While Tony Abbott is convincing voters about his international credentials, the Coalition’s recent momentum is going into reverse, this week’s Essential Report suggests.

The Prime Minister and the government have improved significantly on a number of indicators about its diplomatic competence. Trust in the government’s ability to handle international relations, which fell between November and June, is now back to 40%, a five-point increase in recent months, while lack of trust is down from 59% to 53%, leaving the government essentially where it was in November. However, the response is strongly driven by partisanship, with Labor, Greens and other/Palmer United Party voters all around 70-80% “little or no trust” and Coalition voters with 82% trust. Confidence in Abbott’s ability to represent Australia has also grown a little since June, from 45% to 49%, with a similar partisan split. Perceptions of the government’s handling of relations with Indonesia have also improved, albeit off a low base: 32% of voters think the government’s handling has been good, compared to 39% who rate it as poor, a significant improvement from its 25%-43% rating from voters in May.

But the improvement in voter estimation of the Prime Minister’s diplomatic credentials hasn’t helped the government on voting intention. The Coalition is down a point on its primary vote to 39%, the same level as Labor has been at for several weeks. The Greens are down a point to 9% and PUP is up a point to 4%, for a two-party preferred outcome of 53%-47% to Labor, the same as last week. While the shifts are marginal, it seems clear the momentum that lifted the Coalition’s primary vote to 41% a fortnight ago has dissipated, despite the constant focus on what is supposed to be the Coalition’s strong suit of national security.
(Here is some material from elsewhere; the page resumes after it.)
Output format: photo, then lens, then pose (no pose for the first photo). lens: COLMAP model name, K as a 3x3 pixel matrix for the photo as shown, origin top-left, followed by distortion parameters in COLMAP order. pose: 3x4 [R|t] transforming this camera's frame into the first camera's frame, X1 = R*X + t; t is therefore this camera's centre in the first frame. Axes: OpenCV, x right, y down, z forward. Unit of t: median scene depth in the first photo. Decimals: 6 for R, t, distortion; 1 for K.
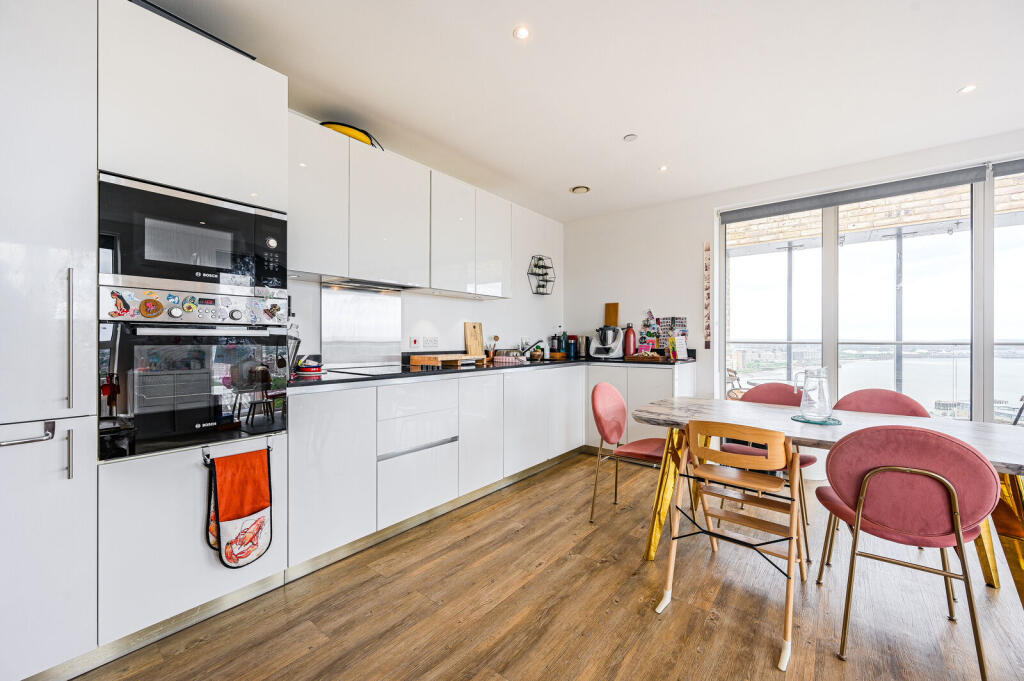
lens RADIAL K [[407.1, 0, 512.0], [0, 407.1, 340.5], [0, 0, 1]] dist [-0.000342, 0.000032]
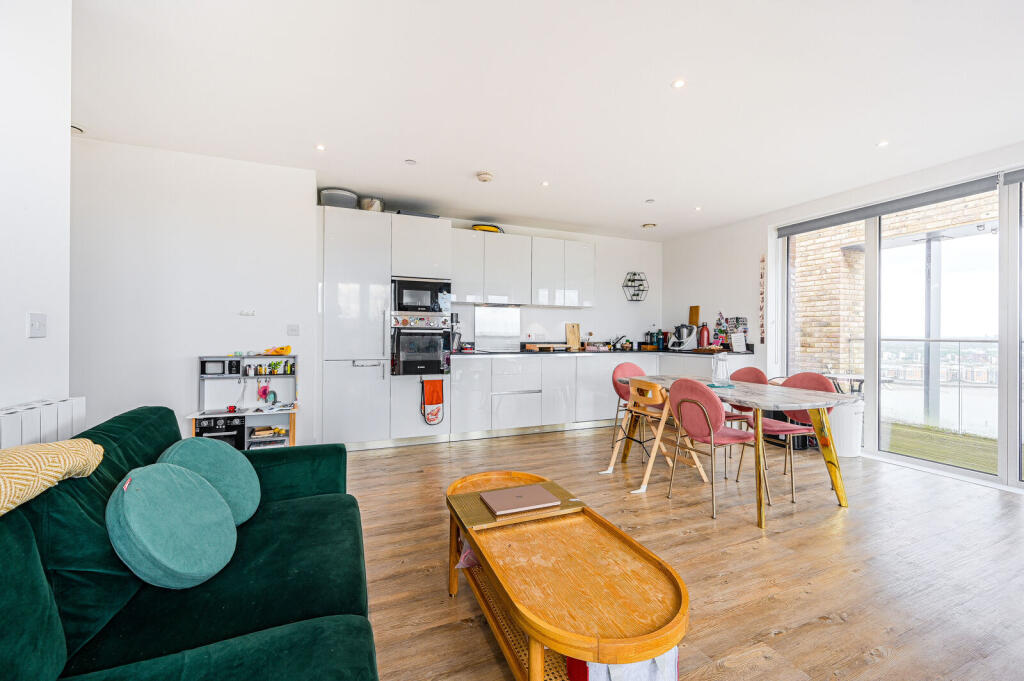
lens RADIAL K [[407.1, 0, 512.0], [0, 407.1, 340.5], [0, 0, 1]] dist [-0.000342, 0.000032]
pose [[0.878674, 0.011257, -0.477290, 0.419982], [-0.006308, 0.999908, 0.011971, 0.001676], [0.477381, -0.007508, 0.878665, -0.423275]]
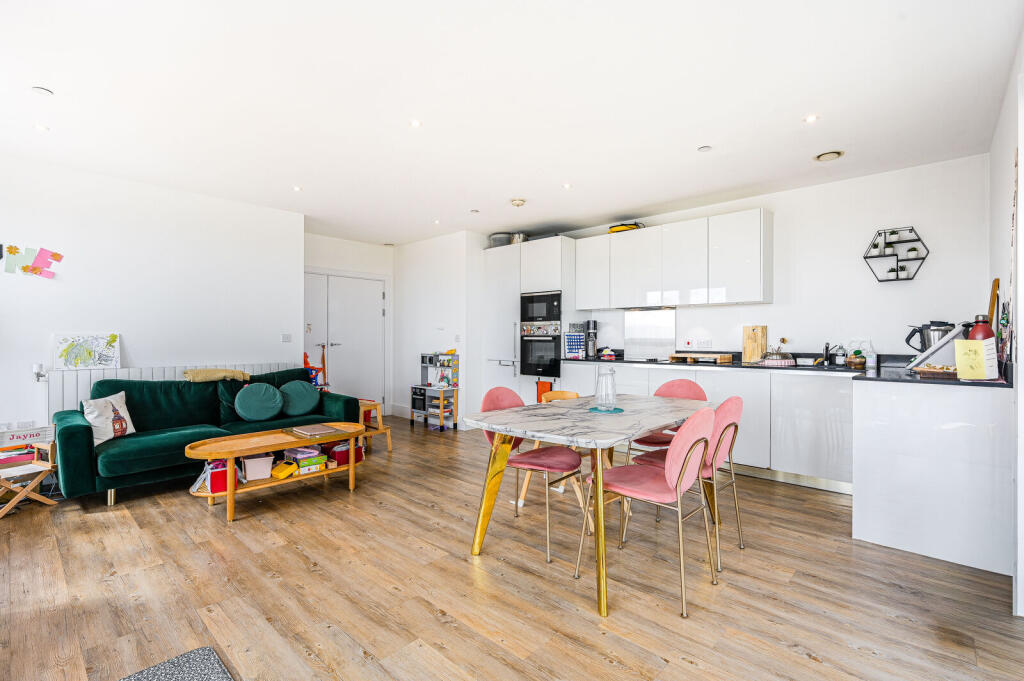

And that failed to get the government as close to Labor as it managed in the second half of July and August, when a 41% primary vote and a weaker performance from the Greens resulted in a 51%-49% split to Labor. For the moment, national security appears to be providing a sugar hit to the Coalition vote, but not providing a sustained recovery that could see it overhaul the combined Labor-Greens lead.

Essential also asked about perceptions of international relationships. Some 53% of voters believe it’s important to have a close relationship with the United States — the perennial leader on such a question, but down from 57% in June and 60% back in 2011. The UK is rated important by 48%, unchanged; China is on 44%, down two points, then Indonesia on 32%, down three points).

And voters appear to be descending into vagueness on the issue of the republic.

Support for a republic has fallen further to 31% (compared to 41% in 2011) but so has opposition, from 42% in April to 31%, with 38% of voters now declaring they have no opinion.